O movimento contra a MP 805 está tomando corpo em todos os estados. Outras entidades de base, como o Sindicato dos Servidores das Justiças Federais do Estado do Rio (Sisejufe), que também vão ingressar com ações coletivas em primeiras instâncias no Judiciário para questionar o aumento da alíquota para 14%, assim como o congelamento de reajustes previstos em Lei.


As ações envolvem o envio de denúncia à Organização Internacional do Trabalho (OIT) pela violação da Convenção 151 que trata da negociação coletiva no setor público e já ratificada pelo Brasil. A OIT será alertada sobre o descumprimento dos acordos celebrados com diversas entidades com esta decisão de congelamento salarial que prejudica milhares de servidores em todo o país.


O Fonasefe e Fonacate também pretendem discutir a jornada de lutas, movimento que vai acontecer em Brasília entre os dias 27 e 29 desse mês.
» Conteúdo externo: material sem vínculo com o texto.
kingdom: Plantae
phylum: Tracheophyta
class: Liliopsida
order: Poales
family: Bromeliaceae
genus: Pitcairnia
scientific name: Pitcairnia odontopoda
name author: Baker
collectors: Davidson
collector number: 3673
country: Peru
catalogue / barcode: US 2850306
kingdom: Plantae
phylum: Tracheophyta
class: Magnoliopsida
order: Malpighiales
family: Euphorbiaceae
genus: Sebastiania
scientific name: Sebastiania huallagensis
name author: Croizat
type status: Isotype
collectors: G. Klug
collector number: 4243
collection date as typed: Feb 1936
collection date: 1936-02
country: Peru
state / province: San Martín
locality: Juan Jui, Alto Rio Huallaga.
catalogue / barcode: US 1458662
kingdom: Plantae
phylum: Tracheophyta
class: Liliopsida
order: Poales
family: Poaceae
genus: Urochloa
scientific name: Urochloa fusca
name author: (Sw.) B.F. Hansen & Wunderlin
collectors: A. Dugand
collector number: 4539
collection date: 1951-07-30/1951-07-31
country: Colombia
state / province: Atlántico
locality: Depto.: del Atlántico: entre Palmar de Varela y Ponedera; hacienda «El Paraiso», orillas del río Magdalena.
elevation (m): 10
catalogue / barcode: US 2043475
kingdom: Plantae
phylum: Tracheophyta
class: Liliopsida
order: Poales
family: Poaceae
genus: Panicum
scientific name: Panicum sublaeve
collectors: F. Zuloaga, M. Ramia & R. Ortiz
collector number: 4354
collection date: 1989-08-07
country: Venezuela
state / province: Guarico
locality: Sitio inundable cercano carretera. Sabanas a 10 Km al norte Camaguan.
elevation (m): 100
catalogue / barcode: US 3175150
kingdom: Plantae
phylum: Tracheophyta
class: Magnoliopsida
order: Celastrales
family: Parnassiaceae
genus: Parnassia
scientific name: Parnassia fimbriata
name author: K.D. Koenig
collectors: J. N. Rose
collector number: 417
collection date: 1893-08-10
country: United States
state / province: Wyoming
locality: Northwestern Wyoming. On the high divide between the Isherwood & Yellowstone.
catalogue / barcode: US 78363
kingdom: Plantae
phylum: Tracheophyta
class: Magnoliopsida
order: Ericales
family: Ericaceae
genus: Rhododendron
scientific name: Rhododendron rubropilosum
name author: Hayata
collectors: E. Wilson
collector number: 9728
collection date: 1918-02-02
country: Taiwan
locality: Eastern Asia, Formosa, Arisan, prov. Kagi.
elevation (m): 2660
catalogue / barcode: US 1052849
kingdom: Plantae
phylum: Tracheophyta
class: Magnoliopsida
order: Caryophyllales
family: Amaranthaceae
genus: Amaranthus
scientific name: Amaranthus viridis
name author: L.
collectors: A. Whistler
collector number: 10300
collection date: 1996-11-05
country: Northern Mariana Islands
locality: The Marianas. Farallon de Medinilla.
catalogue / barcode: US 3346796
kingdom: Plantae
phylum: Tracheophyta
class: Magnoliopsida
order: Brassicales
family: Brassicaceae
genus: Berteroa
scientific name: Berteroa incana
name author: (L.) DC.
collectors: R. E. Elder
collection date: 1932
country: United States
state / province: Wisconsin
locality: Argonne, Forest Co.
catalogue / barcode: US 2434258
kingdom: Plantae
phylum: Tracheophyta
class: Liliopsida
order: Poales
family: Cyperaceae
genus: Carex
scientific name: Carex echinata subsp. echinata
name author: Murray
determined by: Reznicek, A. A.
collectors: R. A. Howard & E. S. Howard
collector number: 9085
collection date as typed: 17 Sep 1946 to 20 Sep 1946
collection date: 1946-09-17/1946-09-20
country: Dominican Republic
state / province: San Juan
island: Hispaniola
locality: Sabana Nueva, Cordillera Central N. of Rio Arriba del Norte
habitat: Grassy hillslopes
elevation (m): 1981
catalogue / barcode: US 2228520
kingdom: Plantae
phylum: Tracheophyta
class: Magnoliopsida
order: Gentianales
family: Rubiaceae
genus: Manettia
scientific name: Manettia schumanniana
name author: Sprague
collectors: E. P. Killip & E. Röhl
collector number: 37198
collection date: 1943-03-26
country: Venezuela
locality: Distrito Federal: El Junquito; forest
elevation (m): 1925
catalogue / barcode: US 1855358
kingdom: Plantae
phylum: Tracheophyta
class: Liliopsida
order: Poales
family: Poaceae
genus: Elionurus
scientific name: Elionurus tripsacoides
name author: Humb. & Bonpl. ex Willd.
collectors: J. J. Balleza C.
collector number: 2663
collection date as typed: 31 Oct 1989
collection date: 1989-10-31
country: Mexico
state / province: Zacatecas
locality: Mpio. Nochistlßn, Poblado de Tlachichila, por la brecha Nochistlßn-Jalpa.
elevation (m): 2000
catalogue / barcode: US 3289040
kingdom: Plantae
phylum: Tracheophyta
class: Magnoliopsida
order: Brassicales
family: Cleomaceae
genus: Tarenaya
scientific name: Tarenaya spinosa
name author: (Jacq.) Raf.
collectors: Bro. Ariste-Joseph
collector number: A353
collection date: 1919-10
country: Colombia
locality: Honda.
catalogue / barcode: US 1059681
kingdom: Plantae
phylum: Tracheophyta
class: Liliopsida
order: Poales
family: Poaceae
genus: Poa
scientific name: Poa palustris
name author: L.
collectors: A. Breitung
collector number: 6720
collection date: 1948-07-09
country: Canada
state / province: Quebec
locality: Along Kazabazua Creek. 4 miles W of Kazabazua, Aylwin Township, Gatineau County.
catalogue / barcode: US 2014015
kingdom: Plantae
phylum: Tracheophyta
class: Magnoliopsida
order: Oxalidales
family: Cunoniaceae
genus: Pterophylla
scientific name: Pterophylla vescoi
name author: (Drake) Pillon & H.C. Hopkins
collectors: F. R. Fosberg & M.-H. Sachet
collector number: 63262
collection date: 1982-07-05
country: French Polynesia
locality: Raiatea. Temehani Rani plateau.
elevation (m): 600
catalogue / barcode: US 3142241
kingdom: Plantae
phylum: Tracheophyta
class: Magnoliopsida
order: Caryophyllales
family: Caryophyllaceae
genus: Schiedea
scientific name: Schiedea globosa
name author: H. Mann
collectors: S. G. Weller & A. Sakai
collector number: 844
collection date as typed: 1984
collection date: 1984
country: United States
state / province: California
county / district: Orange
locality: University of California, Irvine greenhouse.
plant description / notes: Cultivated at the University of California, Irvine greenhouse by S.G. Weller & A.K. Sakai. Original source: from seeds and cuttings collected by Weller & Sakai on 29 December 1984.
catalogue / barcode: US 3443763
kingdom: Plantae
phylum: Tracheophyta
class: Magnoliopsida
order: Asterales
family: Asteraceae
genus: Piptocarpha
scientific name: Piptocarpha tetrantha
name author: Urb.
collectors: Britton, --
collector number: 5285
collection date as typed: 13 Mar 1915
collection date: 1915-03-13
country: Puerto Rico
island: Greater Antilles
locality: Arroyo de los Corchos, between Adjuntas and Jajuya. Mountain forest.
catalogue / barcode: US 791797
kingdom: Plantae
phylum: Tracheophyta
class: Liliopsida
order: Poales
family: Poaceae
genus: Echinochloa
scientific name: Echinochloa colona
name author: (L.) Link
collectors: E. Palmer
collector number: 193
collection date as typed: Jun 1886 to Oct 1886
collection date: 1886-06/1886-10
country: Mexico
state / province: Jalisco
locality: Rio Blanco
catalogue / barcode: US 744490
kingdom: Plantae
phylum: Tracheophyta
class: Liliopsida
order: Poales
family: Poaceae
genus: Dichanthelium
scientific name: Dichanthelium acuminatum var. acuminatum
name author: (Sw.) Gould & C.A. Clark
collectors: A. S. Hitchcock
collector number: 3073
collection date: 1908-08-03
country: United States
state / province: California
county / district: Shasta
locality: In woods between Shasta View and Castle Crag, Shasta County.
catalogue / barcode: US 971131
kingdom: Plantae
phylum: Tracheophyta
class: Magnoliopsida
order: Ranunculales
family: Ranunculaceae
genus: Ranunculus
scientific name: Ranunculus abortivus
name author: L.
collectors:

No dia 27 haverá audiência pública com tema "O serviço público que queremos", na qual as entidades planejam entregar documento à lideranças da Câmara e do Senado exigindo o não prosseguimento e a não aprovação de projetos que atacam os servidores. O foco é a MP 805. Mas também serão discutidas o PLS 116/17 que facilita perseguições políticas a servidores prevendo demissões e a Reforma da Previdência.


Inconstitucional


O Fonasefe e Fonacates devem entregar um memorial no Supremo Tribunal Federal questionando a constitucionalidade da EC 95/16 que prevê congelamento de investimentos públicos por pelo menos vinte anos. As entidades argumentam que essa emenda engessa o setor público. O Estado nega acesso e atendimento público de qualidade à população que dele depende e tem direito.


Cálculos


A Condsef/Fenadsef recomenda que os servidores que tiverem dúvidas ou entenderem que houve erro de cálculo na contagem para incorporação de gratificação nas aposentadorias devem procurar os sindicatos filiados à entidade nos estados. A recomendação é buscar o quanto antes para assegurar o direito que as Leis firmadas a partir do acordo assinado em 2015 garantem.